#### [WHAT THE TASK ASKS]
Images excluded, reproduce each line of the records exactly as it stands.

#### [Collected data]
• • • • •

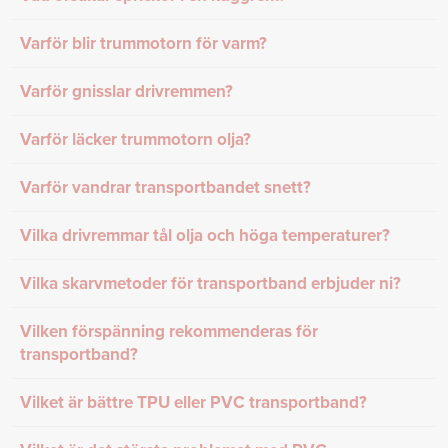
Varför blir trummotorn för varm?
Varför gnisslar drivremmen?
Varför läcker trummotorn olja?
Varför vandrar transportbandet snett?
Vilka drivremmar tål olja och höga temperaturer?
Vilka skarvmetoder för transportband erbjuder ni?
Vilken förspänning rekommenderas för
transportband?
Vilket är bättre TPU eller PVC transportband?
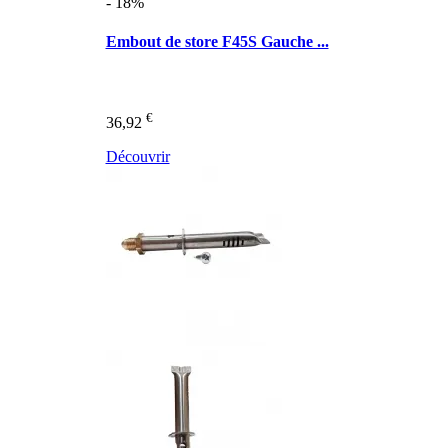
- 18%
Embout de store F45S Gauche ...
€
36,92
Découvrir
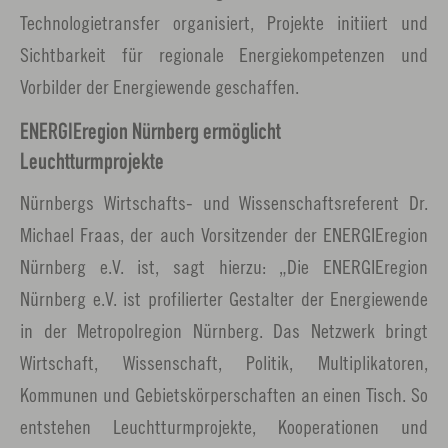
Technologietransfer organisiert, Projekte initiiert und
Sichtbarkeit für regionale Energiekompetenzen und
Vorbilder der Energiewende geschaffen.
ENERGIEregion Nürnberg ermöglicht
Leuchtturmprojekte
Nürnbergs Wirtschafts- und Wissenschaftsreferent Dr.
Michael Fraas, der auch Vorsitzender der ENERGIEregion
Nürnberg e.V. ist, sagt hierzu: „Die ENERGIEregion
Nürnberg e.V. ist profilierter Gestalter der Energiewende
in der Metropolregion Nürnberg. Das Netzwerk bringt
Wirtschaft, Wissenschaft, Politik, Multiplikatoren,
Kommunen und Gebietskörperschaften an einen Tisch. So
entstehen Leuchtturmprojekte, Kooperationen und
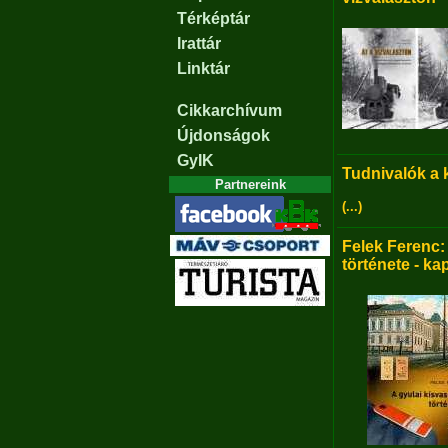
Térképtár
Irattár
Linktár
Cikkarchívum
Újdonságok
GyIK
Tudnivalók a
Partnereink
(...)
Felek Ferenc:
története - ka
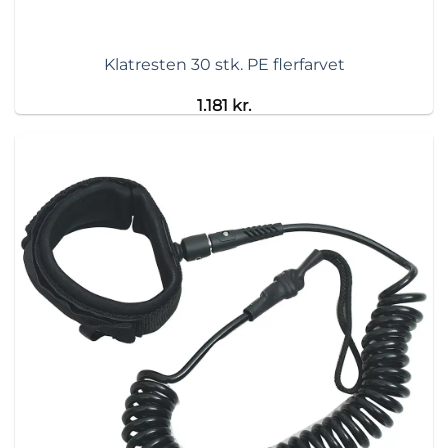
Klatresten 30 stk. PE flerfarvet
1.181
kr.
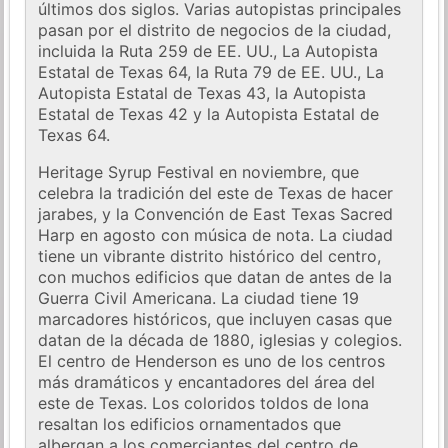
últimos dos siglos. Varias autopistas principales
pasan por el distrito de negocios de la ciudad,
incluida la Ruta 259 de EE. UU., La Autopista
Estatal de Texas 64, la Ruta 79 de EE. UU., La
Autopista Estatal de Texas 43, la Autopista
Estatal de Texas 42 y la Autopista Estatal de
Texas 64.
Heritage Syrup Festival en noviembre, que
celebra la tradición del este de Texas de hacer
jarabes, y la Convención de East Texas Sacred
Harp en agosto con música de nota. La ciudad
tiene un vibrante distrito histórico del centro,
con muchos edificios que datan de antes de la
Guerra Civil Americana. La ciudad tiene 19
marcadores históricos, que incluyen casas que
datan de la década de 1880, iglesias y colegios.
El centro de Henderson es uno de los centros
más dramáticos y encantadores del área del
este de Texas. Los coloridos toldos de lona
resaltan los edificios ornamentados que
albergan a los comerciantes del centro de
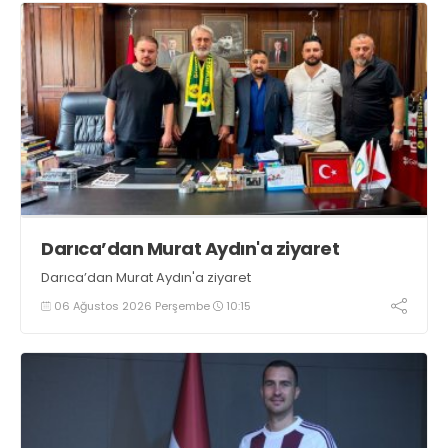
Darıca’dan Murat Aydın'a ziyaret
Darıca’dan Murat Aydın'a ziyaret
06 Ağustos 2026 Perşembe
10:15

• • • • •

#### [TASK ANSWER]
Varför blir trummotorn för varm?
Varför gnisslar drivremmen?
Varför läcker trummotorn olja?
Varför vandrar transportbandet snett?
Vilka drivremmar tål olja och höga temperaturer?
Vilka skarvmetoder för transportband erbjuder ni?
Vilken förspänning rekommenderas för
transportband?
Vilket är bättre TPU eller PVC transportband?
- 18%
Embout de store F45S Gauche ...
€
36,92
Découvrir
Technologietransfer organisiert, Projekte initiiert und
Sichtbarkeit für regionale Energiekompetenzen und
Vorbilder der Energiewende geschaffen.
ENERGIEregion Nürnberg ermöglicht
Leuchtturmprojekte
Nürnbergs Wirtschafts- und Wissenschaftsreferent Dr.
Michael Fraas, der auch Vorsitzender der ENERGIEregion
Nürnberg e.V. ist, sagt hierzu: „Die ENERGIEregion
Nürnberg e.V. ist profilierter Gestalter der Energiewende
in der Metropolregion Nürnberg. Das Netzwerk bringt
Wirtschaft, Wissenschaft, Politik, Multiplikatoren,
Kommunen und Gebietskörperschaften an einen Tisch. So
entstehen Leuchtturmprojekte, Kooperationen und
Térképtár
Irattár
Linktár
Cikkarchívum
Újdonságok
GyIK
Tudnivalók a
Partnereink
(...)
Felek Ferenc:
története - ka
Klatresten 30 stk. PE flerfarvet
1.181
kr.
últimos dos siglos. Varias autopistas principales
pasan por el distrito de negocios de la ciudad,
incluida la Ruta 259 de EE. UU., La Autopista
Estatal de Texas 64, la Ruta 79 de EE. UU., La
Autopista Estatal de Texas 43, la Autopista
Estatal de Texas 42 y la Autopista Estatal de
Texas 64.
Heritage Syrup Festival en noviembre, que
celebra la tradición del este de Texas de hacer
jarabes, y la Convención de East Texas Sacred
Harp en agosto con música de nota. La ciudad
tiene un vibrante distrito histórico del centro,
con muchos edificios que datan de antes de la
Guerra Civil Americana. La ciudad tiene 19
marcadores históricos, que incluyen casas que
datan de la década de 1880, iglesias y colegios.
El centro de Henderson es uno de los centros
más dramáticos y encantadores del área del
este de Texas. Los coloridos toldos de lona
resaltan los edificios ornamentados que
albergan a los comerciantes del centro de
Darıca’dan Murat Aydın'a ziyaret
Darıca’dan Murat Aydın'a ziyaret
06 Ağustos 2026 Perşembe
10:15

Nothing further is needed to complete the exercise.